# Making a flat fence for sled



## boroughdan (Jan 30, 2013)

I need to make a new sled. Mine was slapped together with scrap but has done pretty well. I have been cutting wider pieces and noticing it isnt square enough.

The question I have is how to make the fence. Solid wood seems no good so i am thinking plywood is the way to go. But in most videos I have seen it seems like people just assumbe their plywood is flat. I saw one where william ng glued up two or three pieces on a flat surface to ensure flatness. This is what I will be doing I suppose, though my jointer bed is only about two feet long. Im wondering if there are any other solutions. i want to make the sled as dead on as I can.

Also, plywood or mdf for the base?


----------



## cabmaker (Sep 16, 2010)

3/4 ply for base on mine.

Hardwood for rails

Hardwood for guide rails


----------



## boroughdan (Jan 30, 2013)

you dont worry about movement in your fence?


----------



## cabmaker (Sep 16, 2010)

No, but if it does occur its easy enough to correct it.


----------



## sixstring (Apr 4, 2012)

I used 5/8" Melamine for both of my sled bases. It's lighter and smoother to push than ply but just as flat if not flatter. My larger one happens to have a solid 2×5 piece of doug fir but it's what I had on hand at the time and I used my jointer to make it flat.
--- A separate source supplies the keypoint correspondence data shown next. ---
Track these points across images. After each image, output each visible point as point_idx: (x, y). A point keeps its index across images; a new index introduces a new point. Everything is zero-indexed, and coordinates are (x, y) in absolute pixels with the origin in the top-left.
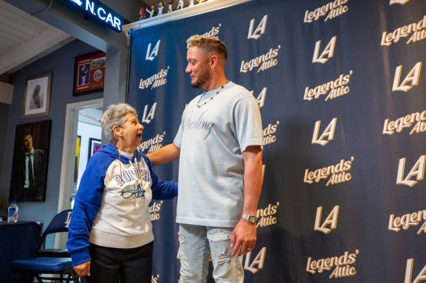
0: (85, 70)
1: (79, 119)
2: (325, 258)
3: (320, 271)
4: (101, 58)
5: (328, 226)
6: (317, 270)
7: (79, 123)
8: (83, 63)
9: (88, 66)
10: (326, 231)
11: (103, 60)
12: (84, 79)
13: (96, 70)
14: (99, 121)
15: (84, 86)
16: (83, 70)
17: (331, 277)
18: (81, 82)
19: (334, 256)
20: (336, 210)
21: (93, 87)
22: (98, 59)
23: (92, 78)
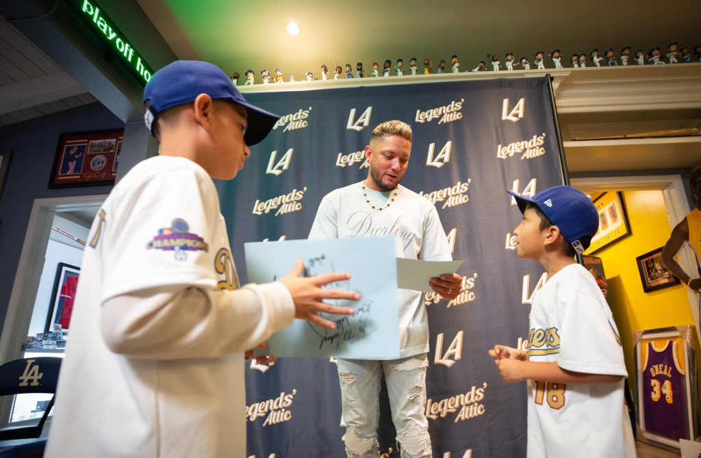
0: (77, 153)
1: (51, 236)
2: (449, 398)
3: (443, 415)
4: (108, 141)
5: (451, 357)
6: (439, 414)
7: (50, 241)
8: (74, 144)
9: (81, 149)
10: (449, 363)
11: (110, 143)
12: (72, 165)
13: (95, 155)
14: (78, 240)
15: (71, 174)
16: (72, 152)
17: (456, 420)
18: (66, 169)
19: (459, 394)
20: (459, 336)
21: (88, 177)
22: (100, 141)
23: (87, 164)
Either material is fine, My smaller one uses (2) pieces of 3/4" plywood and (1) piece of melamine (face) laminated together. My rails are solid maple and solid oak.

Lots of videos on this but it's simple… Use a good square to make sure the fence is square to the blade. Clamp it down then screw into the runners from the top. That's what I did and it's pretty darn straight for everything I do. A tip though… first make sure the blade is square to your mitre slots first!


----------